En la brillante polémica de brutos con cargo y buen sueldo esa intervención fue peor que el mal. Un remedio que empeoraba las cosas.  La carabina de Ambrosio estalló en disparos seguidos y letales, en una balacera sin cuartel.  El aludido no tenía ni idea del asunto higiénico y propuso, muy campante y tan orondo,  que la basura de los iquiteños no estuviera en esa esquina, sino al  fondo del polígono de tiro. La propuesta desdeñaba no a los deportistas armados, los artilleros que competían ante un blanco inmóvil, sino a las personas que vivían por esos lares.  En esas condiciones,  el jefe de policía edil volvió al ruedo, retornó a la basura oponiéndose tenazmente a esa ubicación peligrosa. No retornó a su propuesta de ensuciar el Amazonas. Auspició otra cosa.
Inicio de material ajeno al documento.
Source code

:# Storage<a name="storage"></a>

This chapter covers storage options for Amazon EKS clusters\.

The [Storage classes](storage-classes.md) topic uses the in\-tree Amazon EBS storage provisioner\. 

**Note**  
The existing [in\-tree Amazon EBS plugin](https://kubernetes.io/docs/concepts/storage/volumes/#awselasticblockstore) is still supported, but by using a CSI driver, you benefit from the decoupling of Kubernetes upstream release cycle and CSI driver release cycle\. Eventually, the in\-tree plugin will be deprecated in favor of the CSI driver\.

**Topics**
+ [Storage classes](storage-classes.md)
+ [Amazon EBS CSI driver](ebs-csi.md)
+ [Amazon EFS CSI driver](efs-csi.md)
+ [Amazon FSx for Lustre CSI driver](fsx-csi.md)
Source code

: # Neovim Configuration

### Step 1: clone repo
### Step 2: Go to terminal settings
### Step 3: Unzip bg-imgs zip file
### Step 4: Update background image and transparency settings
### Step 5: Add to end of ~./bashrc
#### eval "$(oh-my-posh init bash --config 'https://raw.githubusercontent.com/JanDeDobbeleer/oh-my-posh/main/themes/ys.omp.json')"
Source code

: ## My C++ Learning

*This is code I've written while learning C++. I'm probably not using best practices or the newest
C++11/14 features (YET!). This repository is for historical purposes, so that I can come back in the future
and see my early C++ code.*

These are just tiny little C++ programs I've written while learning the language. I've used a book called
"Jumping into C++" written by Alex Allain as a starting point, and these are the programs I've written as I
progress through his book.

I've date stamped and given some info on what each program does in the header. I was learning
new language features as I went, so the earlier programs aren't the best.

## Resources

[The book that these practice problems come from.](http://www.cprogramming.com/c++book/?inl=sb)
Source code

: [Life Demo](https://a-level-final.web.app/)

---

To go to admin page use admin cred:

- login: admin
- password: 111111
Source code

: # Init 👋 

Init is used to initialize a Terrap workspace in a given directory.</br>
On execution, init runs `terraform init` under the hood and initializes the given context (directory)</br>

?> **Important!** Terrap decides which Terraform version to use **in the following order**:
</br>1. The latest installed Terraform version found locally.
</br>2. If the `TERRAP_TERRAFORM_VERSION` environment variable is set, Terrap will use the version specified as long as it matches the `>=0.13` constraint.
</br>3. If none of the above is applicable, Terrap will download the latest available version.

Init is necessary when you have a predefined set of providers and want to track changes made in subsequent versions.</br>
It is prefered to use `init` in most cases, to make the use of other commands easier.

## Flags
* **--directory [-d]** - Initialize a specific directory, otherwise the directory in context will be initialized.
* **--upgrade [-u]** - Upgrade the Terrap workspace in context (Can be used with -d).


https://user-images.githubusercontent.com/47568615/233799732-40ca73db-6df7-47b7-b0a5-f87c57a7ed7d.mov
Entonces en la enardecida polémica de los burros, apareció el concejal Rosendo Dávila. A nombre de la casa consistorial, en representación del jefe policíaco, propuso la adquisición de un horno crematorio, una urna de fuego, para incinerar los desperdicios habidos y por haber.  Han pasado 75 años del surtido y jugoso instante de esa increíble polémica, de la efusión de esas propuestas disparatadas, del desborde de argumentos traídos y llevados de los cabellos y las patas. Y los  pobres iquiteños no conocen todavía, en este 2015,   la definitiva solución a ese grave, perpetuo y eterno,  inconveniente  que nubla sus vidas.  Los apolillados espectros de esa discusión inútil siguen entre nosotros, mientras la basura aumenta cada día.

3 COMENTARIOS

  1. QUE HERMOSO ERA IQUITOS ANTIGUAMENTE PARECÍA ALGUNA CIUDAD ITALIANA CON ESAS CONSTRUCCIONES CON AZULEJOS AL ESTILO EUROPEO Y EL TRANVÍA QUE RECORRÍA TODA LA CIUDAD, Y AHORA VERLA TODO ABANDONADO SIN IMPORTAR A LAS AUTORIDADES, CLARO ES QUE LAS VERDADERAS FAMILIAS LORETANAS NETAS DE IQUITOS SE FUERON POCO A POCO MIGRANDO A EUROPA O A LIMA Y LOS GOBERNANTES DE AHORA SOLO SON DESCENDIENTES DE CHACAREROS QUE NO LES GUSTA VER LA CIUDAD LIMPIA Y ORDENADA SOLO VEN EL BENEFICIO DE SUS BOLSILLOS. CHACAREROS DE MIERDA TRAJERON SUS COSTUMBRE DE MIERDA A LA CIUDAD

  2. Que sigan las grandes mayorías instigadas por la prensa vendida a politiqueros baratos eligiendo a incapaces con vocación de comerciantes inescrupulosos en busca de plata a como de lugar y que han hecho de la institución local y regional sus chingana.